▶ What is being asked: Return every line of the entries below verbatim, with nothing altered or left out.

[Stored data]
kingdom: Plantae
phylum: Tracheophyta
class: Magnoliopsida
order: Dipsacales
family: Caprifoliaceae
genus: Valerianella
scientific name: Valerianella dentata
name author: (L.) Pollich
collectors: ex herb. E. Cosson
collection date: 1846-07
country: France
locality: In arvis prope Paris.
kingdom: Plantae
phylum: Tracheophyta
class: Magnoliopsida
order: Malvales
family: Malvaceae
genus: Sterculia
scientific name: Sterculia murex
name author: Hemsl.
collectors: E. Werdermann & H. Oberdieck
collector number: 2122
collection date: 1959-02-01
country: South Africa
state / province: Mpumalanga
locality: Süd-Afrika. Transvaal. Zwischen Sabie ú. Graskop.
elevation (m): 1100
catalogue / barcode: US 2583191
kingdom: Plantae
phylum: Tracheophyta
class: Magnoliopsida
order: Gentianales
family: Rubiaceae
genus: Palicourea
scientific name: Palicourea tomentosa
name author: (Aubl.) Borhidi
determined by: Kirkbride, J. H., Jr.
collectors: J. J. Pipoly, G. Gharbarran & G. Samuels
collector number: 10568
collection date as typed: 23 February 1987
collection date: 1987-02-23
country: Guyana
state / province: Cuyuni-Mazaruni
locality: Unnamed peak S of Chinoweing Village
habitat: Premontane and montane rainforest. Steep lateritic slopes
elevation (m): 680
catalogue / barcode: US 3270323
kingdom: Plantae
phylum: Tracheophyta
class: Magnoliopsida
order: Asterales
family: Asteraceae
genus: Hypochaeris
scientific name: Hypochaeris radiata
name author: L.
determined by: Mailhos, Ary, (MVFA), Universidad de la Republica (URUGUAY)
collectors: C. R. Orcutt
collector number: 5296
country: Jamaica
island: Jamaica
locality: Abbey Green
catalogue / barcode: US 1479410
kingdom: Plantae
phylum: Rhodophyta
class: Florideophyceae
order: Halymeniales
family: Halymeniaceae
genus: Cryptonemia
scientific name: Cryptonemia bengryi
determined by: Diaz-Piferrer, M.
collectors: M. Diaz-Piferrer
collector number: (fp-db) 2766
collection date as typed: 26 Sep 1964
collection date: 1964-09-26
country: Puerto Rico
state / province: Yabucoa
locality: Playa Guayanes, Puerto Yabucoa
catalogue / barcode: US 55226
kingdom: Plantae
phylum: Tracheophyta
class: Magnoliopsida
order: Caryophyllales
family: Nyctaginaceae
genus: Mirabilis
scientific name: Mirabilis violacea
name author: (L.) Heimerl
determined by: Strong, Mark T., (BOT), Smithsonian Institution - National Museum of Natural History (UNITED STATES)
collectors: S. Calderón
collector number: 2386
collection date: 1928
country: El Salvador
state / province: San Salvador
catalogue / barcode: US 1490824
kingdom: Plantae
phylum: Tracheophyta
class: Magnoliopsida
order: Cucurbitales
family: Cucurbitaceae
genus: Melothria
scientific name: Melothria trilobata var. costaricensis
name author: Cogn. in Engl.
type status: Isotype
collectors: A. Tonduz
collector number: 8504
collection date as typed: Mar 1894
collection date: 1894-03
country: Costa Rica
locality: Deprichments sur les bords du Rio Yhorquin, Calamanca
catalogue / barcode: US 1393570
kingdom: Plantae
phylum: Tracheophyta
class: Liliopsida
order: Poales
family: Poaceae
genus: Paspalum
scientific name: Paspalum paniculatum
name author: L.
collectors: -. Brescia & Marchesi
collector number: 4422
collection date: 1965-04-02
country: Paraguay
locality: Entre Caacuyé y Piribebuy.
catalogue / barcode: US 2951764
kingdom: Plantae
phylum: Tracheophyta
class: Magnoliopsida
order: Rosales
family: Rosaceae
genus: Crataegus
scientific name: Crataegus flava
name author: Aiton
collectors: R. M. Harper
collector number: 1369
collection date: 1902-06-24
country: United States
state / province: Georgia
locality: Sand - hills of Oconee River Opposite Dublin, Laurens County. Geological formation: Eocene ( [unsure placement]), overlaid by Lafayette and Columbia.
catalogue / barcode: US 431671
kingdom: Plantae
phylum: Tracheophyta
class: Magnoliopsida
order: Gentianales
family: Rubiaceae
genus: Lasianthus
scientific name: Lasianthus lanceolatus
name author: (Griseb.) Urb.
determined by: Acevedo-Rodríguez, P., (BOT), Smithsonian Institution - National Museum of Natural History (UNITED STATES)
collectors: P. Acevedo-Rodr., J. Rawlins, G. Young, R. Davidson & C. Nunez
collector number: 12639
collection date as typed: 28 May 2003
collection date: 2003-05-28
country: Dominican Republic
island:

▶ Exercise response:
kingdom: Plantae
phylum: Tracheophyta
class: Magnoliopsida
order: Dipsacales
family: Caprifoliaceae
genus: Valerianella
scientific name: Valerianella dentata
name author: (L.) Pollich
collectors: ex herb. E. Cosson
collection date: 1846-07
country: France
locality: In arvis prope Paris.
kingdom: Plantae
phylum: Tracheophyta
class: Magnoliopsida
order: Malvales
family: Malvaceae
genus: Sterculia
scientific name: Sterculia murex
name author: Hemsl.
collectors: E. Werdermann & H. Oberdieck
collector number: 2122
collection date: 1959-02-01
country: South Africa
state / province: Mpumalanga
locality: Süd-Afrika. Transvaal. Zwischen Sabie ú. Graskop.
elevation (m): 1100
catalogue / barcode: US 2583191
kingdom: Plantae
phylum: Tracheophyta
class: Magnoliopsida
order: Gentianales
family: Rubiaceae
genus: Palicourea
scientific name: Palicourea tomentosa
name author: (Aubl.) Borhidi
determined by: Kirkbride, J. H., Jr.
collectors: J. J. Pipoly, G. Gharbarran & G. Samuels
collector number: 10568
collection date as typed: 23 February 1987
collection date: 1987-02-23
country: Guyana
state / province: Cuyuni-Mazaruni
locality: Unnamed peak S of Chinoweing Village
habitat: Premontane and montane rainforest. Steep lateritic slopes
elevation (m): 680
catalogue / barcode: US 3270323
kingdom: Plantae
phylum: Tracheophyta
class: Magnoliopsida
order: Asterales
family: Asteraceae
genus: Hypochaeris
scientific name: Hypochaeris radiata
name author: L.
determined by: Mailhos, Ary, (MVFA), Universidad de la Republica (URUGUAY)
collectors: C. R. Orcutt
collector number: 5296
country: Jamaica
island: Jamaica
locality: Abbey Green
catalogue / barcode: US 1479410
kingdom: Plantae
phylum: Rhodophyta
class: Florideophyceae
order: Halymeniales
family: Halymeniaceae
genus: Cryptonemia
scientific name: Cryptonemia bengryi
determined by: Diaz-Piferrer, M.
collectors: M. Diaz-Piferrer
collector number: (fp-db) 2766
collection date as typed: 26 Sep 1964
collection date: 1964-09-26
country: Puerto Rico
state / province: Yabucoa
locality: Playa Guayanes, Puerto Yabucoa
catalogue / barcode: US 55226
kingdom: Plantae
phylum: Tracheophyta
class: Magnoliopsida
order: Caryophyllales
family: Nyctaginaceae
genus: Mirabilis
scientific name: Mirabilis violacea
name author: (L.) Heimerl
determined by: Strong, Mark T., (BOT), Smithsonian Institution - National Museum of Natural History (UNITED STATES)
collectors: S. Calderón
collector number: 2386
collection date: 1928
country: El Salvador
state / province: San Salvador
catalogue / barcode: US 1490824
kingdom: Plantae
phylum: Tracheophyta
class: Magnoliopsida
order: Cucurbitales
family: Cucurbitaceae
genus: Melothria
scientific name: Melothria trilobata var. costaricensis
name author: Cogn. in Engl.
type status: Isotype
collectors: A. Tonduz
collector number: 8504
collection date as typed: Mar 1894
collection date: 1894-03
country: Costa Rica
locality: Deprichments sur les bords du Rio Yhorquin, Calamanca
catalogue / barcode: US 1393570
kingdom: Plantae
phylum: Tracheophyta
class: Liliopsida
order: Poales
family: Poaceae
genus: Paspalum
scientific name: Paspalum paniculatum
name author: L.
collectors: -. Brescia & Marchesi
collector number: 4422
collection date: 1965-04-02
country: Paraguay
locality: Entre Caacuyé y Piribebuy.
catalogue / barcode: US 2951764
kingdom: Plantae
phylum: Tracheophyta
class: Magnoliopsida
order: Rosales
family: Rosaceae
genus: Crataegus
scientific name: Crataegus flava
name author: Aiton
collectors: R. M. Harper
collector number: 1369
collection date: 1902-06-24
country: United States
state / province: Georgia
locality: Sand - hills of Oconee River Opposite Dublin, Laurens County. Geological formation: Eocene ( [unsure placement]), overlaid by Lafayette and Columbia.
catalogue / barcode: US 431671
kingdom: Plantae
phylum: Tracheophyta
class: Magnoliopsida
order: Gentianales
family: Rubiaceae
genus: Lasianthus
scientific name: Lasianthus lanceolatus
name author: (Griseb.) Urb.
determined by: Acevedo-Rodríguez, P., (BOT), Smithsonian Institution - National Museum of Natural History (UNITED STATES)
collectors: P. Acevedo-Rodr., J. Rawlins, G. Young, R. Davidson & C. Nunez
collector number: 12639
collection date as typed: 28 May 2003
collection date: 2003-05-28
country: Dominican Republic
island:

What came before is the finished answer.